Id. at 496. Consequently, this court reversed the judgment in favor of the plaintiff on the issue of liability and remanded for entry of judgment in favor of the defendant. Id. at 498; compare Cape Publications, Inc. v. Adams, 336 So. 2d 1197 (Fla. 4th DCA 1976).
Here, appellee failed to meet the clear and convincing standard for recovery by a public official for libel and slander. Appellee had the burden to prove that appellant’s statements were statements of fact, his statements were false, and his statements were made with actual malice. Early, 334 So. 2d at 52. Appellee admitted “that what Mr. Zorc did, he simply took [the] information [concerning the eminent domain proceedings], and he shared it with the reader, and rendered an opinion about what went on there.” Thus, by his own testimony, appellee acknowledged that appellant’s comments concerning the propriety of his conduct constituted opinions rather than facts. See Hays v. Independent Newspapers, Inc., 450 So. 2d 293, 295 (Fla. 2d DCA 1984).
Furthermore, the documents attached to the Complaint contained statements that the closed meetings violated the Sunshine Law and that at those meetings it was decided that appellee would be paid $32,500 for his strip of property, a substantially greater sum than that received by other property owners. The documents also urged readers to examine the alleged violations themselves and called for an open meeting. The testimony at trial and subsequent court proceedings confirmed the accuracy of those facts. Therefore, appellee failed to meet the burden of proving that the statements of fact were false.
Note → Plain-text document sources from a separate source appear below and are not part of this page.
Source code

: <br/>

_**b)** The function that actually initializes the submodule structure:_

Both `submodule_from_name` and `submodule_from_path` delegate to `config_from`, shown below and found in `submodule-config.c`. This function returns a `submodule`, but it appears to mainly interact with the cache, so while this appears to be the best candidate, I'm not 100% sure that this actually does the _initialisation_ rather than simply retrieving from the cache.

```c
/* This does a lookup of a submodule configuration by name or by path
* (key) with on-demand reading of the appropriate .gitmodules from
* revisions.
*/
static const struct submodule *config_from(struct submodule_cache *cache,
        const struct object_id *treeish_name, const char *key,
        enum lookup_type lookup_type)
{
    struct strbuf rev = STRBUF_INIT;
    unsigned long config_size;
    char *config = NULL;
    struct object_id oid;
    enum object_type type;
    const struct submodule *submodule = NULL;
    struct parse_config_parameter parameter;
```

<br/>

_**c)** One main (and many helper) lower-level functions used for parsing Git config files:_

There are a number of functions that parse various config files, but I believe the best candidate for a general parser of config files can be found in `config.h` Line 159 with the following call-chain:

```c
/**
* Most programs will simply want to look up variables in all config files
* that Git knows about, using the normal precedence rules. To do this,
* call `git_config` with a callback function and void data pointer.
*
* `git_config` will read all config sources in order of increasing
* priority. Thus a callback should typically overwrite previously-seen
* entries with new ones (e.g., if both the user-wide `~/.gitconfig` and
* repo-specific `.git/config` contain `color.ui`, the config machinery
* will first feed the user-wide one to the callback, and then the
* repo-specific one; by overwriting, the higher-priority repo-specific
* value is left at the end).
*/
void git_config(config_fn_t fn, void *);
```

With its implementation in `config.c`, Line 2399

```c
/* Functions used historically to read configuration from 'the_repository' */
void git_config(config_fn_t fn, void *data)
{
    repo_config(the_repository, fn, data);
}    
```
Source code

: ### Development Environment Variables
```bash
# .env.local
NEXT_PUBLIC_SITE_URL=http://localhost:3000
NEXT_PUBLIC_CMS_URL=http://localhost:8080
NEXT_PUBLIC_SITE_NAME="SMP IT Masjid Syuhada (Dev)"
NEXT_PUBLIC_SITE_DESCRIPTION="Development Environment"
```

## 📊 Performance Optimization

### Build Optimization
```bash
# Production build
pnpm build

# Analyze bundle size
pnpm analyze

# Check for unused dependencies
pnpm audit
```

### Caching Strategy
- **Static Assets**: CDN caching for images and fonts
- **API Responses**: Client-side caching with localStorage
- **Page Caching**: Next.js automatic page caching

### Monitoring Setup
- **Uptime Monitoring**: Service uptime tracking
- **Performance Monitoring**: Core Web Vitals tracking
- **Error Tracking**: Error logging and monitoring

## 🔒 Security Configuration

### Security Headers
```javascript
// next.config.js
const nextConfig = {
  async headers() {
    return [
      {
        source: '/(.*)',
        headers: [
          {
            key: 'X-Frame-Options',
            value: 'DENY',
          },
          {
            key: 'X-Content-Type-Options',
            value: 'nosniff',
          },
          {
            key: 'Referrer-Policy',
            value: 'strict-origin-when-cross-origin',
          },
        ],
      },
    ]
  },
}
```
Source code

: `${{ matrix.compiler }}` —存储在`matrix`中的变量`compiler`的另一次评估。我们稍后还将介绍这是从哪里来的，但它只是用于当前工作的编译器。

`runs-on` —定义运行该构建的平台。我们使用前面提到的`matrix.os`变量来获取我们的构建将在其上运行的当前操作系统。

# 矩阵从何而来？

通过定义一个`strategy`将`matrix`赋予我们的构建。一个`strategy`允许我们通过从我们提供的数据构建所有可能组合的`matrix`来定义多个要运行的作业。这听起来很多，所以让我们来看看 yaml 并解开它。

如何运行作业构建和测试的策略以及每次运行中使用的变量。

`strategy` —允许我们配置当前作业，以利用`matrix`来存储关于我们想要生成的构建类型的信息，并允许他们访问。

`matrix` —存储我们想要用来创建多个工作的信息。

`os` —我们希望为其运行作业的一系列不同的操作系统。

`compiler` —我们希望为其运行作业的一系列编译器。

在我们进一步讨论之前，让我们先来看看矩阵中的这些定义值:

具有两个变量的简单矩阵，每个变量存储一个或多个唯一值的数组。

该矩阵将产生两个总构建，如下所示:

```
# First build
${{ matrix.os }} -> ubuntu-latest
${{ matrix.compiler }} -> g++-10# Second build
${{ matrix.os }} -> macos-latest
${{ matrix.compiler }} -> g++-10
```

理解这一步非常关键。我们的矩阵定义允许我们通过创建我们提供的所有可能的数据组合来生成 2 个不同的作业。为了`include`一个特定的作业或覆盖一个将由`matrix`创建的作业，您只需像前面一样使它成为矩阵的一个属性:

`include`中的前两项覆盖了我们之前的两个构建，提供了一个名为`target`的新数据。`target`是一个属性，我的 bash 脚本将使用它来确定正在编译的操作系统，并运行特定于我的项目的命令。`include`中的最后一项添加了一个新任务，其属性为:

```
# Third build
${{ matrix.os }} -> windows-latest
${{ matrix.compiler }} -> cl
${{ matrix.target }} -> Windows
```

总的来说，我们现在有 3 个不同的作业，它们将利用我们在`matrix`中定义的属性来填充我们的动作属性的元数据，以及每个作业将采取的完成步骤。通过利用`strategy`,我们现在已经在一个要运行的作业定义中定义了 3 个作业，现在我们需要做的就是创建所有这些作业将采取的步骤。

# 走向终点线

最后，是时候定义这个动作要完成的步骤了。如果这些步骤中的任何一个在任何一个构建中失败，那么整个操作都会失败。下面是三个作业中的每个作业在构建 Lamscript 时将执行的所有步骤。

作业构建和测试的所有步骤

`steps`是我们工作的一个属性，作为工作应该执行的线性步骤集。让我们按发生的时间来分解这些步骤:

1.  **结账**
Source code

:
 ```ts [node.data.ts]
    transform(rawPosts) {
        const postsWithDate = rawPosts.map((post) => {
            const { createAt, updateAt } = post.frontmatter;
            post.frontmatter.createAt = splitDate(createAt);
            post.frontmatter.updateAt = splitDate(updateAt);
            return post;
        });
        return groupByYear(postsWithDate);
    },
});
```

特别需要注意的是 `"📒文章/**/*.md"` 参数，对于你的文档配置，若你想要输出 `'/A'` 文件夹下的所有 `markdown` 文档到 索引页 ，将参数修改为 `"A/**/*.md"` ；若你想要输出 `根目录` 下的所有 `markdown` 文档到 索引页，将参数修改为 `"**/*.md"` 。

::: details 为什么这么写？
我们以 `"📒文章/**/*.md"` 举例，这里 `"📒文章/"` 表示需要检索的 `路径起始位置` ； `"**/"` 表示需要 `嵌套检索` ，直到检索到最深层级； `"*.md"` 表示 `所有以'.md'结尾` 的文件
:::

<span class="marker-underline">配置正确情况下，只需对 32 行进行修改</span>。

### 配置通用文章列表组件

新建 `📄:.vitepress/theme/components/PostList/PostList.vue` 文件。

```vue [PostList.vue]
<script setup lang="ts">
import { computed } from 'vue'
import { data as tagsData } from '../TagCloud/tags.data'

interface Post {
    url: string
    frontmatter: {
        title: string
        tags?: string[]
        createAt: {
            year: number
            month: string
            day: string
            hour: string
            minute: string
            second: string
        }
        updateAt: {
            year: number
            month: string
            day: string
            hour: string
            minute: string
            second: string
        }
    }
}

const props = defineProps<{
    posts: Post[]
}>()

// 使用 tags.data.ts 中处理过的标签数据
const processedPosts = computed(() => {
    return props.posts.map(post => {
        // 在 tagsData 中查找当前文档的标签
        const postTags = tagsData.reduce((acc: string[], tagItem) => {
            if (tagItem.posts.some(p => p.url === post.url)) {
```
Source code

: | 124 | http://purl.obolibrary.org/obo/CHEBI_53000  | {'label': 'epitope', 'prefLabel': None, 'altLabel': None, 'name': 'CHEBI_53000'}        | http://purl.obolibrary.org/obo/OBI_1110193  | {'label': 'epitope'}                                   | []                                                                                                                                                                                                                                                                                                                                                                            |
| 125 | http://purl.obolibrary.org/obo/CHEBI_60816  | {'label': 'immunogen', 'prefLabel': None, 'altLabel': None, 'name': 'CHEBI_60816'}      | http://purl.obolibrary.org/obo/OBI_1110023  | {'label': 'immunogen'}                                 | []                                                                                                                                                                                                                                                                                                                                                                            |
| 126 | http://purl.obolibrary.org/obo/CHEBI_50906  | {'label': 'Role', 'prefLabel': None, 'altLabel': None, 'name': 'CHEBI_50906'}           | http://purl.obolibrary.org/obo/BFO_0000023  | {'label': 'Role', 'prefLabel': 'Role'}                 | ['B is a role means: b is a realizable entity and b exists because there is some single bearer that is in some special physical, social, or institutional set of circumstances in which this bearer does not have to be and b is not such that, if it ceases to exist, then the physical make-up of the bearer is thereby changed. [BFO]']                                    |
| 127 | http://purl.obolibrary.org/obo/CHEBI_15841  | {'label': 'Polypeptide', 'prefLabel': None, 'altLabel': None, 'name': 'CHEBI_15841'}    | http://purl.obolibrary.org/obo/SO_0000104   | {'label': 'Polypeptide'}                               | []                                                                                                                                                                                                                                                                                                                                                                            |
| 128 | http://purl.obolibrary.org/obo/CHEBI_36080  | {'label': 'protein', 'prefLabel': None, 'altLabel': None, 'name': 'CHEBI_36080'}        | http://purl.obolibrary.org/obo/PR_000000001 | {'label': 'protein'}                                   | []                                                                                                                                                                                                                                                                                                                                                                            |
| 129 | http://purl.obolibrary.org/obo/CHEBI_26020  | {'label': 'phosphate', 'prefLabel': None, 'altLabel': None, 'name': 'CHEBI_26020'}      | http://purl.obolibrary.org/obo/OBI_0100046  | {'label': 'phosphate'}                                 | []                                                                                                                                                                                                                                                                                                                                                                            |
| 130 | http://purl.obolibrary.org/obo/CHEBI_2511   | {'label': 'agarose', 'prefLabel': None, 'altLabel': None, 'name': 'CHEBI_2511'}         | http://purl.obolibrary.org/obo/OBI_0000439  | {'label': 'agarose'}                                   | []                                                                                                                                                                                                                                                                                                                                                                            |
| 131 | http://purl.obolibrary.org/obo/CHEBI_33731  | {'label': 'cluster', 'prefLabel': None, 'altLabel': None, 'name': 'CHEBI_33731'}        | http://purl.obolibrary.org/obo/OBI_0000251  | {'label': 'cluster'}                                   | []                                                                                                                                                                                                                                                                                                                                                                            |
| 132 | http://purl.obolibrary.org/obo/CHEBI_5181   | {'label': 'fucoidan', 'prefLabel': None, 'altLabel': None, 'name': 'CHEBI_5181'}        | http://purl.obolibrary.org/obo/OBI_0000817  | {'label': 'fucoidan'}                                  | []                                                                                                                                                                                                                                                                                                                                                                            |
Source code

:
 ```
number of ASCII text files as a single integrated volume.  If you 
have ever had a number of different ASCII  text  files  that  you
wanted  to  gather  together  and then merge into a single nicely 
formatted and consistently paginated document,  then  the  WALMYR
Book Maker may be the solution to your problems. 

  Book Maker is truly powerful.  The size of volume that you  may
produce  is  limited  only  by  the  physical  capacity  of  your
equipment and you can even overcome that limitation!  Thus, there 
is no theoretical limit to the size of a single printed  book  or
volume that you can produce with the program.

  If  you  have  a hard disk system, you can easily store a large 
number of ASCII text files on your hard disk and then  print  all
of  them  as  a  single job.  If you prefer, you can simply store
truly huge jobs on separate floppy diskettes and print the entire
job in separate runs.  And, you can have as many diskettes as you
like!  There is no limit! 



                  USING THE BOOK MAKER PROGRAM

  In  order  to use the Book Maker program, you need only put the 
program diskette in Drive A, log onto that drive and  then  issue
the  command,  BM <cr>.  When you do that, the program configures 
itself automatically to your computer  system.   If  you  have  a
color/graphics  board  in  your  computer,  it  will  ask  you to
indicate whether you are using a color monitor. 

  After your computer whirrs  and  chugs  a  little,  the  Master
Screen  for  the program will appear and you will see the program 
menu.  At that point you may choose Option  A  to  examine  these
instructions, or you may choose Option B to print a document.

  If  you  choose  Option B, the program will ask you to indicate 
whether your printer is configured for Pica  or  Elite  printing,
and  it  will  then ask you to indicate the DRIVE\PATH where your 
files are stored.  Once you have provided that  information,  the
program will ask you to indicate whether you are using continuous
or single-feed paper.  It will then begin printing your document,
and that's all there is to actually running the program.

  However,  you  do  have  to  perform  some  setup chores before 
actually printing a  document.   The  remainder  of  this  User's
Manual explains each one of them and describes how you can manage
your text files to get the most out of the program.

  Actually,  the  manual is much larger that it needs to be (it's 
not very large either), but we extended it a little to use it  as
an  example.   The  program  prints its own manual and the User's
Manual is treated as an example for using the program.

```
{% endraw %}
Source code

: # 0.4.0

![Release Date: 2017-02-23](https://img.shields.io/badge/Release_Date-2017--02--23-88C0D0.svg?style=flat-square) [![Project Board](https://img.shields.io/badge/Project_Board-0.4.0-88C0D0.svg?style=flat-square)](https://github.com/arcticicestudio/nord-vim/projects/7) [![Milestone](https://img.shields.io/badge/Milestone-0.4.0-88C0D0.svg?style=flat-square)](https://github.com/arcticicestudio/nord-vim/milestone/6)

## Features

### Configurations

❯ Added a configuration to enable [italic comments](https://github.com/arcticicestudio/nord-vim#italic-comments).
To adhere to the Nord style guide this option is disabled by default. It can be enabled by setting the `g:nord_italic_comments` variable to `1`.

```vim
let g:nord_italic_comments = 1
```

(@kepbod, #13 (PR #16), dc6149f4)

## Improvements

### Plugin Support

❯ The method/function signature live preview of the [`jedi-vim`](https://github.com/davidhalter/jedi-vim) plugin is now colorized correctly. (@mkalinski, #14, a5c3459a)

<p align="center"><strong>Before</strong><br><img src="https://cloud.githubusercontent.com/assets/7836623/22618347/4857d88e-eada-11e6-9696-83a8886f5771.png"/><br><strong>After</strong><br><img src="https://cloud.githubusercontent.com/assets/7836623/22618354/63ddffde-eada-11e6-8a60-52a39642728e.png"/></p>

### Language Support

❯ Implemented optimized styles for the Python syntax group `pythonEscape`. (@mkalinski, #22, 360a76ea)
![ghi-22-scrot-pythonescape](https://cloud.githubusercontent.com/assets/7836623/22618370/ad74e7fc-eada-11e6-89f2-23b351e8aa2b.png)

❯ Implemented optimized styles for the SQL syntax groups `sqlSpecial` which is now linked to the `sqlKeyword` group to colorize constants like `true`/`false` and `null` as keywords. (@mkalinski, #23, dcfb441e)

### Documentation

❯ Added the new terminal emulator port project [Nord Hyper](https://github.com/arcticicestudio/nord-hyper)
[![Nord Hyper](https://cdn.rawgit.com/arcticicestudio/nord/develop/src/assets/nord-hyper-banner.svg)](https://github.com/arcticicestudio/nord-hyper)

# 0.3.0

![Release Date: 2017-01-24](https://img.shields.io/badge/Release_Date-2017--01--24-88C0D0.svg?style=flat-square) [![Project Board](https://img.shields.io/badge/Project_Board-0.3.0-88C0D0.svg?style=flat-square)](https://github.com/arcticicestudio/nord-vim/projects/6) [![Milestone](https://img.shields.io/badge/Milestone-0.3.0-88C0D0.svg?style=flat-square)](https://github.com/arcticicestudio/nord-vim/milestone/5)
In conclusion, we hold that the allegedly defamatory statements were opinions based upon the facts set forth in the documents, which were true. We also hold that appellee did not prove that the facts upon which the opinions were based were false or that appellant’s assessment of them was erroneous. Therefore, the trial court should have entered a directed verdict in favor of appellant. Harte-Hanks, 491 U.S. at 666 n.7. See New York Times, 376 U.S. at 254; see also Seropian, 652 So. 2d 490; Scandinavian World Cruises, 525 So. 2d 1012; Friedgood, 521 So. 2d at 242; Milkovich v. Lorain Journal Co., 497 U.S. 1, 18-19 (1990). Having concluded that the statements were opinions based on facts that were not false, we do not need to reach the issue of malice.
Accordingly, we reverse the final judgment in favor of appellee and remand with instructions to enter judgment in favor of appellant, Frank L. Zorc.
WARNER, C.J., DELL and GUNTHER, JJ., concur.